PROBLEM REQUIREMENTS:
Once you have checked each line below for the word "Schulte", give the number of lines that have it and nothing further.

SOURCE MATERIAL:

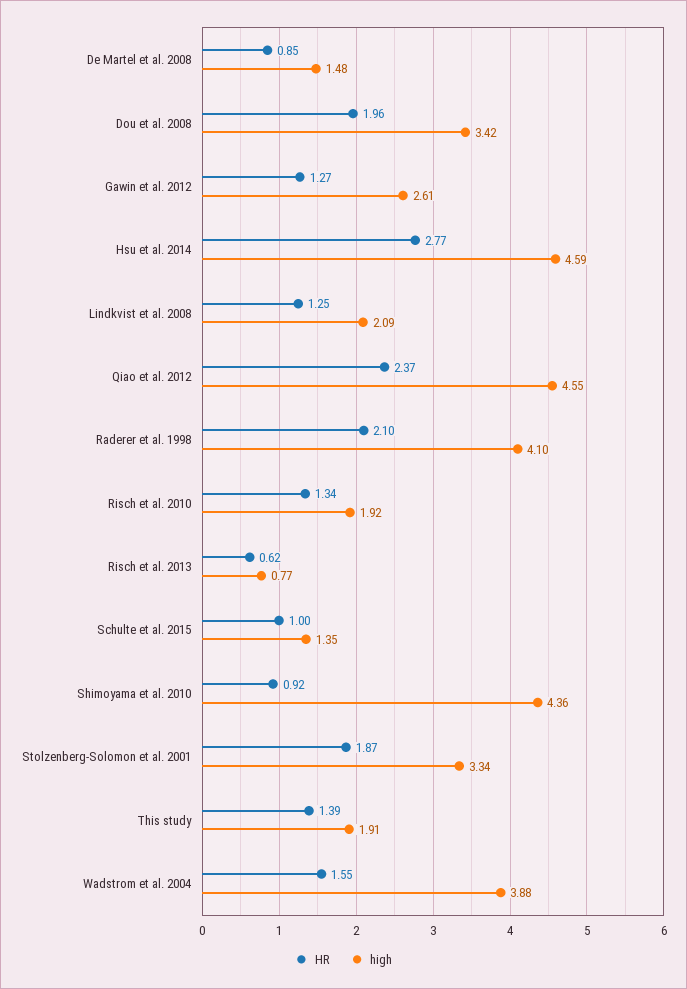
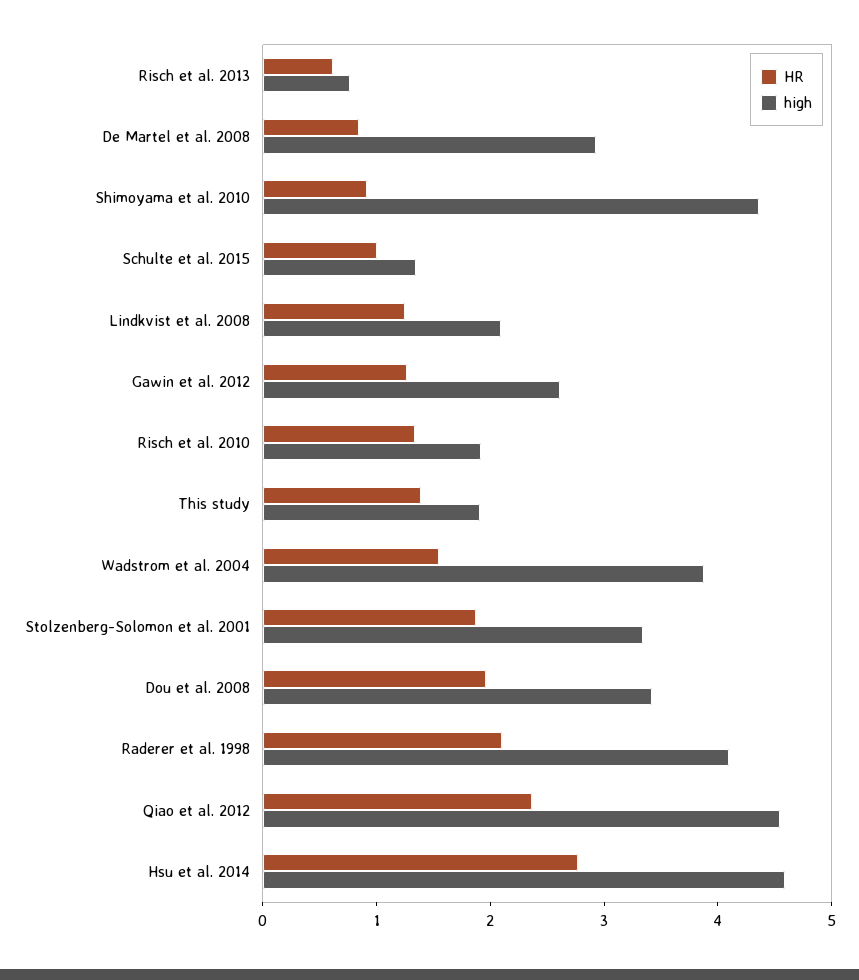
  {
    "HR": {
      "De Martel et al. 2008": 0.85,
      "Dou et al. 2008": 1.96,
      "Gawin et al. 2012": 1.27,
      "Hsu et al. 2014": 2.77,
      "Lindkvist et al. 2008": 1.25,
      "Qiao et al. 2012": 2.37,
      "Raderer et al. 1998": 2.1,
      "Risch et al. 2010": 1.34,
      "Risch et al. 2013": 0.62,
      "Schulte et al. 2015": 1,
      "Shimoyama et al. 2010": 0.92,
      "Stolzenberg-Solomon et al. 2001": 1.87,
      "This study": 1.39,
      "Wadstrom et al. 2004": 1.55
    },
    "high": {
-     "De Martel et al. 2008": 1.48,
+     "De Martel et al. 2008": 3,
      "Dou et al. 2008": 3.42,
      "Gawin et al. 2012": 2.61,
      "Hsu et al. 2014": 4.59,
      "Lindkvist et al. 2008": 2.09,
      "Qiao et al. 2012": 4.55,
      "Raderer et al. 1998": 4.1,
      "Risch et al. 2010": 1.92,
      "Risch et al. 2013": 0.77,
      "Schulte et al. 2015": 1.35,
      "Shimoyama et al. 2010": 4.36,
      "Stolzenberg-Solomon et al. 2001": 3.34,
      "This study": 1.91,
      "Wadstrom et al. 2004": 3.88
    }
  }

EXERCISE RESULT:
2